Cruise stocks Carnival Corp (NYSE:CCL), Royal Caribbean Cruises Ltd (NYSE:RCL) and Norwegian Cruise Line Holdings Ltd (NYSE:NCLH) have finally resumed operations, but the latest numbers from Bank of America suggest the companies still have a long way to go to right the ship.
The Numbers: On Tuesday, Bank of America analyst Andrew Didora reported that core aggregate cruise spending on BofA credit and debit cards remained down 59.5% from 2019 in the month of August. While that decline is a slight improvement over the 60.6% drop reported in July, it highlights just how much the cruise industry is lagging other recovering industries.
“Across the travel space, companies have reported a slowdown in demand and near term cancellations due to the delta variant, with total monthly card spend decelerating in August,” Didora said.
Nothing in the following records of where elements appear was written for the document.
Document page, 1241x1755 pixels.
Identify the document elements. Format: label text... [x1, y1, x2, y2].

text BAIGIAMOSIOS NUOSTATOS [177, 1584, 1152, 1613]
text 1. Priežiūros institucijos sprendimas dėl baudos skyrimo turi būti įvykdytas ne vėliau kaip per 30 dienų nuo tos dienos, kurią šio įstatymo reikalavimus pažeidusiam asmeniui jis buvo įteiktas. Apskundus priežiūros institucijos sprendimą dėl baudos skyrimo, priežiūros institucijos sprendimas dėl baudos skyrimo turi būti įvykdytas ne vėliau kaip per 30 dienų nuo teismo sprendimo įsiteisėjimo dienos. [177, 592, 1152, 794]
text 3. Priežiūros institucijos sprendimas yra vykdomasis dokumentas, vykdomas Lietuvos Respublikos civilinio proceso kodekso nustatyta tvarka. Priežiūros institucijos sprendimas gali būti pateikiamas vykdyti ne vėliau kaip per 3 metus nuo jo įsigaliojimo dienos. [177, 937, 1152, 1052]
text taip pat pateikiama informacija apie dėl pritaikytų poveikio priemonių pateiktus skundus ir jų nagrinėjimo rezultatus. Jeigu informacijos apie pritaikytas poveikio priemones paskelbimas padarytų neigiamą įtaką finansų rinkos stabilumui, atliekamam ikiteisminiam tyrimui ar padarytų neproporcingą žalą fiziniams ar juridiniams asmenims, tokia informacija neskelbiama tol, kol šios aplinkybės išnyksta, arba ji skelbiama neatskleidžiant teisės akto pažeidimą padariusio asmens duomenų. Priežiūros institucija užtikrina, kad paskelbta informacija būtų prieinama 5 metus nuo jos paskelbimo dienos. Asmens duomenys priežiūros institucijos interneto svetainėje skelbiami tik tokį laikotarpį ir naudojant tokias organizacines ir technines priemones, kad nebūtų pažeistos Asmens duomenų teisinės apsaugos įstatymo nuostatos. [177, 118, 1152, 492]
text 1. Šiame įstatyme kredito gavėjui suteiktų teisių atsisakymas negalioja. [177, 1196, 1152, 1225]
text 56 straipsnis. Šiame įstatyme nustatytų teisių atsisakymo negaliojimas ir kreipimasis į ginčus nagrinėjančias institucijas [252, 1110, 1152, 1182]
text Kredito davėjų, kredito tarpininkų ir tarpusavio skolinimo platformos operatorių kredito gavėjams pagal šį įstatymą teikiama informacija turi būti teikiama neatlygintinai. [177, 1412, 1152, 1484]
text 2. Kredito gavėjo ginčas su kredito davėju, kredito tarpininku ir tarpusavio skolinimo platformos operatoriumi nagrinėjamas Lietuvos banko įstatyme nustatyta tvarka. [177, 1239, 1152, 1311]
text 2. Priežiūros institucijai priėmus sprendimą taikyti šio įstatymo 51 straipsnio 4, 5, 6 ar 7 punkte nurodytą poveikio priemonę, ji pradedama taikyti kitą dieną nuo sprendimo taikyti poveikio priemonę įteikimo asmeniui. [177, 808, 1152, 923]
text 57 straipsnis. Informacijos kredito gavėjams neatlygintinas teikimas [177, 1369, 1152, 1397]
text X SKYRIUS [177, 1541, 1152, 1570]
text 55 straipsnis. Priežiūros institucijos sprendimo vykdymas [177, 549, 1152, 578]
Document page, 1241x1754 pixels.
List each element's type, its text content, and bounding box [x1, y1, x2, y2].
Including refunds, cruise spending was down 69.1% in August compared to 2019, slightly worse than the 65.7% drop in July. The spike in cancellations is certainly due largely to the spread of the delta variant of COVID-19.
Didora said Bank of America’s credit card data has historically had a 75% correlation to industry net yields on a one-quarter lag. That historical correlation suggests the second half of 2021 could be more difficult for cruise stock investors than they had previously anticipated.
Benzinga’s Take: The three cruise stocks are all up at least 89% since their March 2020 pandemic lows, which is a huge run for three businesses that are still struggling mightily to even get back to half of the business they were doing prior to their extended shutdowns.
The ultimate fate of the industry will be determined by how long it takes the leisure travel business to recover fully and whether or not the pandemic has permanently changed consumer demand.